MSC alumna Nadia Mahmood (MSC '03, IDS 3–year) has been awarded a fully funded Rotary Peace Fellowship to pursue a Master of International Relations–Peace and Conflict Resolution at the University of Queensland, Australia.
The internationally competitive fellowship is awarded annually to individuals who are committed to the advancement of peace. Aimed at potential world and community leaders, the master’s degree at the University of Queensland is designed to equip students to have a practical effect on addressing international and regional conflicts.
“This is a great opportunity—a chance to process and bridge academia and best practices with the ground reality,” says Mahmood, who is very grateful to the Charleswood Rotary Club for supporting her Fellowship application.
The program is designed for those who have experience working in the field of development, which Mahmood has done in Afghanistan, the Democratic Republic of Congo, India, Nepal, and Pakistan. She’s worked and volunteered with educational, medical, and disaster response organizations.
Mahmood’s interest in peace and conflict resolution stems from a desire to learn about transformative and sustainable peace as a means of addressing the situations she witnessed during her international work.
“Doing development and aid work, I felt like I was always addressing symptoms,” she says. “I’d like to move closer towards addressing the root causes—in all the places I’ve been working, the root has been conflict.”
────────
## WORK REQUEST A
In the article on Nadia Mahmood's fellowship, rewrite the passage from "MSC alumna Nadia" up to and including "her Fellowship application.", replacing "University of Queensland" with "University of Melbourne".
## WORK REQUEST B
Write the next part of the article on Nadia Mahmood's Rotary Peace Fellowship, following on from its final sentence.

## RECORDED INFORMATION
────────
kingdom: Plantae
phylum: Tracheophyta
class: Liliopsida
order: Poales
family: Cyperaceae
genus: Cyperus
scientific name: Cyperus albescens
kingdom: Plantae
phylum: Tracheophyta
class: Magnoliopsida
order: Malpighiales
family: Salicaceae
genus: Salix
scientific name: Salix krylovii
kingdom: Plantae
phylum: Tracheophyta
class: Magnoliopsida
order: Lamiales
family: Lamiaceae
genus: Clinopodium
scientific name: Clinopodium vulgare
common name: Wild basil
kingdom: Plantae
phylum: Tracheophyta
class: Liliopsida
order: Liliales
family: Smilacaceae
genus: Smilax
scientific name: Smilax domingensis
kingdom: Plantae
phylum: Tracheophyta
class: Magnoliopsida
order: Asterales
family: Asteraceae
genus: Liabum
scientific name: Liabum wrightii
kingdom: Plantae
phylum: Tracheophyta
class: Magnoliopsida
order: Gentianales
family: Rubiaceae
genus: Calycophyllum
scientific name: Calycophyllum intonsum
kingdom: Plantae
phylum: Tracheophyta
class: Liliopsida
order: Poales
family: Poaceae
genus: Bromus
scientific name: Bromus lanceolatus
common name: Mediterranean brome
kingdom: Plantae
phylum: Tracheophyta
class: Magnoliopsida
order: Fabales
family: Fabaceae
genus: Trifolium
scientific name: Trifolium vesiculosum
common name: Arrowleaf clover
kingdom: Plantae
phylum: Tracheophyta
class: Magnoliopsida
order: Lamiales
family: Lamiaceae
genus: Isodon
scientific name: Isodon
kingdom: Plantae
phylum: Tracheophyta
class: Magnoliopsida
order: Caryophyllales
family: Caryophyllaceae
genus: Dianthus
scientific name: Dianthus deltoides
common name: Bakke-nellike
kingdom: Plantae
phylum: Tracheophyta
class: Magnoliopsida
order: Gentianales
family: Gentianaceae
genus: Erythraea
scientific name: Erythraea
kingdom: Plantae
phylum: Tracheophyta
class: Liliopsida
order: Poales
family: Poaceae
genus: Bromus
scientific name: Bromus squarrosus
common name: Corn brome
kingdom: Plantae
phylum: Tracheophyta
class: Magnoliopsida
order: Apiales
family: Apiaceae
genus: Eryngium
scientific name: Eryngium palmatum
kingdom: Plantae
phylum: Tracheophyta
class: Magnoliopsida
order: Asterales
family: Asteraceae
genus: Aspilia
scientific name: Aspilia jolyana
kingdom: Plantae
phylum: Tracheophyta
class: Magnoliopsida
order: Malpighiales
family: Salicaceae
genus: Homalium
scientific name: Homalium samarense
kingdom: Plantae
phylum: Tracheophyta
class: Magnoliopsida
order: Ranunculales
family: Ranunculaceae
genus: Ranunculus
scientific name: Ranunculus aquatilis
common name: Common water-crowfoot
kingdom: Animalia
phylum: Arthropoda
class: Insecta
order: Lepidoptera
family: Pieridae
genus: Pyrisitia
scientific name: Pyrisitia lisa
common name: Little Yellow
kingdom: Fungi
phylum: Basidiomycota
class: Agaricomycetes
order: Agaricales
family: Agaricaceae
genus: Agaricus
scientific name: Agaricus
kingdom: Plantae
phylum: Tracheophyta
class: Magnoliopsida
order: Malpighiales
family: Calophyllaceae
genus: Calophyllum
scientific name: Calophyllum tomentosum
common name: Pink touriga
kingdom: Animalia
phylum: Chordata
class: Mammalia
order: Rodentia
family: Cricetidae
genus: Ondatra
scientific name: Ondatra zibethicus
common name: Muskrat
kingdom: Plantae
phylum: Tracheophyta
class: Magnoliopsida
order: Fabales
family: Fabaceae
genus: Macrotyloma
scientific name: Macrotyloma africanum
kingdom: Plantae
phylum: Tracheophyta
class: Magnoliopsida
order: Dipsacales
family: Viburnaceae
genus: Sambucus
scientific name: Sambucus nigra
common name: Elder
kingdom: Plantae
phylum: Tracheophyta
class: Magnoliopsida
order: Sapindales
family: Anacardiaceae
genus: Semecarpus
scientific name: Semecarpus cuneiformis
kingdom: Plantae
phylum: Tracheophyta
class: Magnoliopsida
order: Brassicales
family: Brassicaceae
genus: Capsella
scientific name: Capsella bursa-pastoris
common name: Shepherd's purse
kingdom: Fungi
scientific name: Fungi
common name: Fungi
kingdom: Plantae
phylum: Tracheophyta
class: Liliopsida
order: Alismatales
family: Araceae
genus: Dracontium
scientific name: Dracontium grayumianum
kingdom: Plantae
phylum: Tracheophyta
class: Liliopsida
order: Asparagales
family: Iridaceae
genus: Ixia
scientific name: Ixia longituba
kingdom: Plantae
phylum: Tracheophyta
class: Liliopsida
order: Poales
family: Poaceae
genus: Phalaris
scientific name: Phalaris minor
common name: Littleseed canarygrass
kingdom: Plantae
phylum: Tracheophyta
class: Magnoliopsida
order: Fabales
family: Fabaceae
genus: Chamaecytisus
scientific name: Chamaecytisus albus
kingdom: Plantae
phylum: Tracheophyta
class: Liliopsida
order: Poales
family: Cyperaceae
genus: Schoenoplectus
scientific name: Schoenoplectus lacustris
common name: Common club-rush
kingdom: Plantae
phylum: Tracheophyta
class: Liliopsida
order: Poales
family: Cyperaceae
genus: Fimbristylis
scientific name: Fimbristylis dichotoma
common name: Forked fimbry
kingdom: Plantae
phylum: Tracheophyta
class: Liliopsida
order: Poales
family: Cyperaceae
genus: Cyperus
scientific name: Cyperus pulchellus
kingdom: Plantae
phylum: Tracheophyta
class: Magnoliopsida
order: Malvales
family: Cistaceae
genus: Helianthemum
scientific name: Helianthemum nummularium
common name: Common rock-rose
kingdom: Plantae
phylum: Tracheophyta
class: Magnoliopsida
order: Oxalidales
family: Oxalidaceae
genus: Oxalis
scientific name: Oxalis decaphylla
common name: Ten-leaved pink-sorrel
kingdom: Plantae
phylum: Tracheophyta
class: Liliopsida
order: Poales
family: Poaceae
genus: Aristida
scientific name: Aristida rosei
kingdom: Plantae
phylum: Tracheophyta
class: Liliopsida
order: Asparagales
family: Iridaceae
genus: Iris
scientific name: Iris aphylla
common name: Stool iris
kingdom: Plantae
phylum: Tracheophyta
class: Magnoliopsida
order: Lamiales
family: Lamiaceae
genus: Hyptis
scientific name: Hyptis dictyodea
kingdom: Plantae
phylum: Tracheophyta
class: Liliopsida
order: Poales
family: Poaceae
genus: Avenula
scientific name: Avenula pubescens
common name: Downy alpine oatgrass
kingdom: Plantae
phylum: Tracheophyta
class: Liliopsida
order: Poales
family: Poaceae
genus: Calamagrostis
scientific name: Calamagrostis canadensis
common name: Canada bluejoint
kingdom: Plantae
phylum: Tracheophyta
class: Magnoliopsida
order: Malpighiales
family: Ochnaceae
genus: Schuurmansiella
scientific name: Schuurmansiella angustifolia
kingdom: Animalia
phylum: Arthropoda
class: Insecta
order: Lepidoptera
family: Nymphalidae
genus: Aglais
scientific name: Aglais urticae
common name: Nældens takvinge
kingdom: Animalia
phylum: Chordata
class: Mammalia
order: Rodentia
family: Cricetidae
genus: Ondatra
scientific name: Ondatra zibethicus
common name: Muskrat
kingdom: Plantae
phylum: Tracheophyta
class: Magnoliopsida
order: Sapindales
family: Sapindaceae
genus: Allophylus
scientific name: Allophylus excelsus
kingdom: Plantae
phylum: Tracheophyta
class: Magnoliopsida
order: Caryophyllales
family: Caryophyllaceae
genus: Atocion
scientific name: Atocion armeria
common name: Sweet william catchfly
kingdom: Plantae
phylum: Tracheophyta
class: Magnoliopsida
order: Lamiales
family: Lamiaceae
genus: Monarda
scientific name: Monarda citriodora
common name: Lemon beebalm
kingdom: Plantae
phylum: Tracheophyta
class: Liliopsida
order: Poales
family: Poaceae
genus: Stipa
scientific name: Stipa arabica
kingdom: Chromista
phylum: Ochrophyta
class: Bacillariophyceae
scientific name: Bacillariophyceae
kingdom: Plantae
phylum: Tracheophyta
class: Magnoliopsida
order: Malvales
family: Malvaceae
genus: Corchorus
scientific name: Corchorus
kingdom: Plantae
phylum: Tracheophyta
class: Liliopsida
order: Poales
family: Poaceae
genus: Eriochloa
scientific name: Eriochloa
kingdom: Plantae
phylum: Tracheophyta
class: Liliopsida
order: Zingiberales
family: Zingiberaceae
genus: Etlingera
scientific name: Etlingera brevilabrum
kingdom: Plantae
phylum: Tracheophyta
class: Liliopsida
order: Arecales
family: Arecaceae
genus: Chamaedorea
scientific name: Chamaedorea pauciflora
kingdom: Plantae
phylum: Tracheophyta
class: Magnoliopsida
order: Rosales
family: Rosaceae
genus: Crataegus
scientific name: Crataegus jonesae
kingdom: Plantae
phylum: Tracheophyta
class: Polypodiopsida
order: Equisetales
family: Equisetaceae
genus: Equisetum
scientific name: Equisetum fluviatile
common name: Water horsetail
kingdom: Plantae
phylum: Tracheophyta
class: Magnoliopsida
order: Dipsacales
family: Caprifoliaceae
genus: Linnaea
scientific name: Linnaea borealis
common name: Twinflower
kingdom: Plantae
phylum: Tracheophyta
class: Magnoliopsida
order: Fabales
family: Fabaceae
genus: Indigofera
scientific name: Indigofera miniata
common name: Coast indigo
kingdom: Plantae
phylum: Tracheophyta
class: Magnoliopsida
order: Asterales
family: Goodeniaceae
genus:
────────
## FINAL ANSWER A
MSC alumna Nadia Mahmood (MSC '03, IDS 3–year) has been awarded a fully funded Rotary Peace Fellowship to pursue a Master of International Relations–Peace and Conflict Resolution at the University of Melbourne, Australia.
The internationally competitive fellowship is awarded annually to individuals who are committed to the advancement of peace. Aimed at potential world and community leaders, the master’s degree at the University of Melbourne is designed to equip students to have a practical effect on addressing international and regional conflicts.
“This is a great opportunity—a chance to process and bridge academia and best practices with the ground reality,” says Mahmood, who is very grateful to the Charleswood Rotary Club for supporting her Fellowship application.

## FINAL ANSWER B
Mahmood says one of the causes of conflict begins with what she calls the ‘othering’ of people–viewing others as less than human—followed by oppression, exploitation, and injustice. She also identifies unprocessed trauma at the individual, community, national, and global level, as another contributor to conflict.
She says that the master’s program will teach her “effective and transformative theories and practices” that she can apply to situations of conflict.
After working in the field for seven years, Mahmood says she needed some time to rebuild. For the past five years, she’s been working in Diversity and Intercultural Services at Red River College, the last several years as manager. While back in Winnipeg, she’s volunteered with various advocacy and development organizations.
Though Mahmood has witnessed firsthand some of the complications and downsides that can be a part of aid work and development work, she still feels it’s important to be engaged.
“We need people who have a critical eye, who are not happy with the way things are,” she says. “It’s important that they get involved because they’re the ones that can be transformative in that process.”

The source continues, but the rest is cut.